* [The task]
From the data below, repeat exactly the lines from the line with "[282,686,310,700] Gói ->" to the line with "(817, 542) none -> [352,648,380,660] and", both included.
-- Records for this task follows --
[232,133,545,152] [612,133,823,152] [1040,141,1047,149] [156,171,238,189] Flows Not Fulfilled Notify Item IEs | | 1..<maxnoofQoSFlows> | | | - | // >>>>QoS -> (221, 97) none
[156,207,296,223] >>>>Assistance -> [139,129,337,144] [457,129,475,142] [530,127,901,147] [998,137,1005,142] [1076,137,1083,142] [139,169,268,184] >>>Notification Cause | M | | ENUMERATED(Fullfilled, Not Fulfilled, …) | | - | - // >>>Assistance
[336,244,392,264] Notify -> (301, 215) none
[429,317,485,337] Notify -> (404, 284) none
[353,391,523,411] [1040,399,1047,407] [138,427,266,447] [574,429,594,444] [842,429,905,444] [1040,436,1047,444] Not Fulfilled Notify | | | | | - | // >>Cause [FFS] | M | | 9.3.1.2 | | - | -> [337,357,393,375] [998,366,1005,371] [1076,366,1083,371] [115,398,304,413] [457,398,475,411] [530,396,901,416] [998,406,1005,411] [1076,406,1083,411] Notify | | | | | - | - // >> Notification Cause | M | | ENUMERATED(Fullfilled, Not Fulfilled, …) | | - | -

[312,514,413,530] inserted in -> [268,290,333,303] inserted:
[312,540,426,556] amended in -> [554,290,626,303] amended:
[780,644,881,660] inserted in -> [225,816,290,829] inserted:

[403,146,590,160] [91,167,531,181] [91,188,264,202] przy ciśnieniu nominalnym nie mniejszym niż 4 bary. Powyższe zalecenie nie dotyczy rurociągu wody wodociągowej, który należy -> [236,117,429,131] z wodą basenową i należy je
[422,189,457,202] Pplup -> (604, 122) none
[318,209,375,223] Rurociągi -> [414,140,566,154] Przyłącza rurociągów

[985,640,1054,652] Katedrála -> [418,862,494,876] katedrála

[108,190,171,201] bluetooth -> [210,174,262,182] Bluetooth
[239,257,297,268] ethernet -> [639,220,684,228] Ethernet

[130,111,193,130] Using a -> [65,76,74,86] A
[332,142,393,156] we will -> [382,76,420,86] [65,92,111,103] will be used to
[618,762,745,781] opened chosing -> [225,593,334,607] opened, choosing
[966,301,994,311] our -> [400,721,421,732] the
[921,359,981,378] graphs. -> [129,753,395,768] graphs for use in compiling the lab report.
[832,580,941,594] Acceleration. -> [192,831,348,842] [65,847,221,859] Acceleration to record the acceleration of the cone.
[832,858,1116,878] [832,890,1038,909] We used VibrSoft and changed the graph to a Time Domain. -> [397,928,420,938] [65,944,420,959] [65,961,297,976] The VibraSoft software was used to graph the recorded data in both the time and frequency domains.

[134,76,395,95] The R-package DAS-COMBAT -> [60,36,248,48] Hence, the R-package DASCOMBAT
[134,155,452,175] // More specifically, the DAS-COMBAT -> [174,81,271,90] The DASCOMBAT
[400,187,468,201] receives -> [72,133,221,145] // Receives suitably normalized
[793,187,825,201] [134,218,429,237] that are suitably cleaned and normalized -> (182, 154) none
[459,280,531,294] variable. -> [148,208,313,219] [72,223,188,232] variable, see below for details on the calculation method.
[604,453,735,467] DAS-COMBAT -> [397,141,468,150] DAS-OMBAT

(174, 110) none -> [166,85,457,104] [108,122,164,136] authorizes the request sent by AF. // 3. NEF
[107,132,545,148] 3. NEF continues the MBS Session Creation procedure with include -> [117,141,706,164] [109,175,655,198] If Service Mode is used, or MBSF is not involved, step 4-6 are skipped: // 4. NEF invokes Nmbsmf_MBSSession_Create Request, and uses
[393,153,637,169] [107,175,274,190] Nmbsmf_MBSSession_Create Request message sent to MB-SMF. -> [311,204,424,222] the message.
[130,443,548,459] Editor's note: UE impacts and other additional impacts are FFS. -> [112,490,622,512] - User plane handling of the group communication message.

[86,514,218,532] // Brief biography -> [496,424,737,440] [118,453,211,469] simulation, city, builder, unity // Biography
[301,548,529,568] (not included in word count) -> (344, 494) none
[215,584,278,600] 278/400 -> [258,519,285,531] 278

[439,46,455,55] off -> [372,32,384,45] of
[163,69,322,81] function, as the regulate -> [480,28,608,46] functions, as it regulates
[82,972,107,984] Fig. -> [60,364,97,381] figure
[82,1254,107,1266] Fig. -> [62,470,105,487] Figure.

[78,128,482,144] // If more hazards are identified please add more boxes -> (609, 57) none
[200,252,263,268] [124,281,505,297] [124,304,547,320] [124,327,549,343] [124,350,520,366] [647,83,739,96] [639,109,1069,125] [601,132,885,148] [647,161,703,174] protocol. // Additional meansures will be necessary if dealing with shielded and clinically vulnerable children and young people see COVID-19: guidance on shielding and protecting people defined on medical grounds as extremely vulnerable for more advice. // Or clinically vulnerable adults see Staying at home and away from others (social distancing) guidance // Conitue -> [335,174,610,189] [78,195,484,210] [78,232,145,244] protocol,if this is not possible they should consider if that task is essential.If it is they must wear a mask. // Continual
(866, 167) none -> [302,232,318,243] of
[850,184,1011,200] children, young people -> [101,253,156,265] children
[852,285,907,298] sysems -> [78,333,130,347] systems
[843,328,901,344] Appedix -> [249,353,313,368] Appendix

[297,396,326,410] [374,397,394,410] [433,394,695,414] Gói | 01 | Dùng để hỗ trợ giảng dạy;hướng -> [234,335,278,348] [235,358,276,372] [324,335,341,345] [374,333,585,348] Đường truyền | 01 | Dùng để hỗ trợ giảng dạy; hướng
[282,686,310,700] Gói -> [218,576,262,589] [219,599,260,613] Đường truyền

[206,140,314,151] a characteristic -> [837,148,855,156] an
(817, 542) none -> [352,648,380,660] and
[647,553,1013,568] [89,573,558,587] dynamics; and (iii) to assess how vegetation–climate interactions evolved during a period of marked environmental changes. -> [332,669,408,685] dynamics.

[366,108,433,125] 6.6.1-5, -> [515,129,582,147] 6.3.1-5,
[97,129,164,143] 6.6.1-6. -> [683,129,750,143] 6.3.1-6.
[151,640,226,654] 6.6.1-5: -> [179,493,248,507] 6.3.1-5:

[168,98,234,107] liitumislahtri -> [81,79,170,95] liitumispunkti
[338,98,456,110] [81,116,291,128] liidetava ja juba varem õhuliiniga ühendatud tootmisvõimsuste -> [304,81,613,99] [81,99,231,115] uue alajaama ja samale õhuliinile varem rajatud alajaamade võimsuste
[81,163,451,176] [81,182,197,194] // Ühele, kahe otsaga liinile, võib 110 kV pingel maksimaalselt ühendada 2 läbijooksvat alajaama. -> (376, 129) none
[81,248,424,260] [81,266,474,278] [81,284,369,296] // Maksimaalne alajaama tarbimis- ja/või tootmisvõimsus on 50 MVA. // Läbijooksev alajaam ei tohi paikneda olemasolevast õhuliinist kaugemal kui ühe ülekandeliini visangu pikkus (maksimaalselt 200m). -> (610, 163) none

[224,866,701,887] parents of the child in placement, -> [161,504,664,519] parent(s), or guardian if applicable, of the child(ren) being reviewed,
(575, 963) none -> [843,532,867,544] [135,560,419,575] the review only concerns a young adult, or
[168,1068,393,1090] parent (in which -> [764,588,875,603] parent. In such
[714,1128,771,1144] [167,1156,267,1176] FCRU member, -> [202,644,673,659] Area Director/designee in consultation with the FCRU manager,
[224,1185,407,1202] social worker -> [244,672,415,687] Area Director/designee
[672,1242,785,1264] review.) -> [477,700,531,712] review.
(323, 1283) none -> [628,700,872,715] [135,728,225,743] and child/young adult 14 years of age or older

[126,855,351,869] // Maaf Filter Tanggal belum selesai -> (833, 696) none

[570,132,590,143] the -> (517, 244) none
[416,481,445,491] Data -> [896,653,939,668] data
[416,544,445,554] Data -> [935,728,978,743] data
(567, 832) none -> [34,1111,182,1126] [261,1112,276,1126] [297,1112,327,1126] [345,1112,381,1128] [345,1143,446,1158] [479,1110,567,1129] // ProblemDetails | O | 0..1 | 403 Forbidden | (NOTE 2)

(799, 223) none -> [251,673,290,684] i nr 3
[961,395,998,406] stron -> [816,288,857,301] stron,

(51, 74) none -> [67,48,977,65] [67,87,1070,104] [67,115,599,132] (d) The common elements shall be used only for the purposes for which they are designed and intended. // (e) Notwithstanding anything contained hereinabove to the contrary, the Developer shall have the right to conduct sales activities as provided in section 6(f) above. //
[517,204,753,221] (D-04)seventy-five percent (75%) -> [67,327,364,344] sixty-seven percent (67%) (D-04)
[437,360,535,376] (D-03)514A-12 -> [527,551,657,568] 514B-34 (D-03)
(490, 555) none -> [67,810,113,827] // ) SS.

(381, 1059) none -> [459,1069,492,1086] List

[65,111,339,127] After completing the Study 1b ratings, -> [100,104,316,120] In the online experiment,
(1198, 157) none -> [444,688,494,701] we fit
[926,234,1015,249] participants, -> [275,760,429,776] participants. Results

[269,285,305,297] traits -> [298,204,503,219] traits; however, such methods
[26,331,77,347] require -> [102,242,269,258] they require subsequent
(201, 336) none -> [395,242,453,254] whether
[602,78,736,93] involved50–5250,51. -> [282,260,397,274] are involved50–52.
-- Records for this task concluded --
* [Response area]
[282,686,310,700] Gói -> [218,576,262,589] [219,599,260,613] Đường truyền

[206,140,314,151] a characteristic -> [837,148,855,156] an
(817, 542) none -> [352,648,380,660] and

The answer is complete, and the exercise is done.